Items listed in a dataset

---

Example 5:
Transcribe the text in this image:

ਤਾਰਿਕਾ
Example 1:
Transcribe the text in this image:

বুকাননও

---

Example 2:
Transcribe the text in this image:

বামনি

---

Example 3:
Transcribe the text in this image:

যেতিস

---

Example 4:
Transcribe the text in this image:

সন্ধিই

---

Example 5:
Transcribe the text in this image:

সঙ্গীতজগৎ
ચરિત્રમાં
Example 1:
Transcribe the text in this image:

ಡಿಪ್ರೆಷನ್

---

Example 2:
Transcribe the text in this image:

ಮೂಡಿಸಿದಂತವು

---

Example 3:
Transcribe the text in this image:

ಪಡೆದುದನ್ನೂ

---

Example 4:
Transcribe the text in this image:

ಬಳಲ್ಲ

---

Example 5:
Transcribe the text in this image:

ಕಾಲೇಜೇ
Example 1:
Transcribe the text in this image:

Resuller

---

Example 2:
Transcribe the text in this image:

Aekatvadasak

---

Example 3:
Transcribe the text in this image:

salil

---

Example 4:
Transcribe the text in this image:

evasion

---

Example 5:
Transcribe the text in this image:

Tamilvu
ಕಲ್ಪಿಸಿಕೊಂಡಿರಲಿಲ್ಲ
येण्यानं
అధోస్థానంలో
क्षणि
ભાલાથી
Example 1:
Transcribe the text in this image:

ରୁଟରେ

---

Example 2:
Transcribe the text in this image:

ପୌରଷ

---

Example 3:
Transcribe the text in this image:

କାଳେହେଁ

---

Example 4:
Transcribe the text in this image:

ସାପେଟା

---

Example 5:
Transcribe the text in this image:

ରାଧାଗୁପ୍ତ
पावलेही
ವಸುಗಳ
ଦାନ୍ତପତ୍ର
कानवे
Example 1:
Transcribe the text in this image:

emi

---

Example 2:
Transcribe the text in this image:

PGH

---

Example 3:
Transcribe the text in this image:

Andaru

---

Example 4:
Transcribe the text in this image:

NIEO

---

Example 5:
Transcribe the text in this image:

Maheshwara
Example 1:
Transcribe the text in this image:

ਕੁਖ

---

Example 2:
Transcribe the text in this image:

WHAT THE EXERCISE ASKS. Every record, copied exactly, is the expected answer.

SOLUTION TO THE PROBLEM.
---

Example 5:
Transcribe the text in this image:

ਤਾਰਿਕਾ
Example 1:
Transcribe the text in this image:

বুকাননও

---

Example 2:
Transcribe the text in this image:

বামনি

---

Example 3:
Transcribe the text in this image:

যেতিস

---

Example 4:
Transcribe the text in this image:

সন্ধিই

---

Example 5:
Transcribe the text in this image:

সঙ্গীতজগৎ
ચરિત્રમાં
Example 1:
Transcribe the text in this image:

ಡಿಪ್ರೆಷನ್

---

Example 2:
Transcribe the text in this image:

ಮೂಡಿಸಿದಂತವು

---

Example 3:
Transcribe the text in this image:

ಪಡೆದುದನ್ನೂ

---

Example 4:
Transcribe the text in this image:

ಬಳಲ್ಲ

---

Example 5:
Transcribe the text in this image:

ಕಾಲೇಜೇ
Example 1:
Transcribe the text in this image:

Resuller

---

Example 2:
Transcribe the text in this image:

Aekatvadasak

---

Example 3:
Transcribe the text in this image:

salil

---

Example 4:
Transcribe the text in this image:

evasion

---

Example 5:
Transcribe the text in this image:

Tamilvu
ಕಲ್ಪಿಸಿಕೊಂಡಿರಲಿಲ್ಲ
येण्यानं
అధోస్థానంలో
क्षणि
ભાલાથી
Example 1:
Transcribe the text in this image:

ରୁଟରେ

---

Example 2:
Transcribe the text in this image:

ପୌରଷ

---

Example 3:
Transcribe the text in this image:

କାଳେହେଁ

---

Example 4:
Transcribe the text in this image:

ସାପେଟା

---

Example 5:
Transcribe the text in this image:

ରାଧାଗୁପ୍ତ
पावलेही
ವಸುಗಳ
ଦାନ୍ତପତ୍ର
कानवे
Example 1:
Transcribe the text in this image:

emi

---

Example 2:
Transcribe the text in this image:

PGH

---

Example 3:
Transcribe the text in this image:

Andaru

---

Example 4:
Transcribe the text in this image:

NIEO

---

Example 5:
Transcribe the text in this image:

Maheshwara
Example 1:
Transcribe the text in this image:

ਕੁਖ

---

Example 2:
Transcribe the text in this image:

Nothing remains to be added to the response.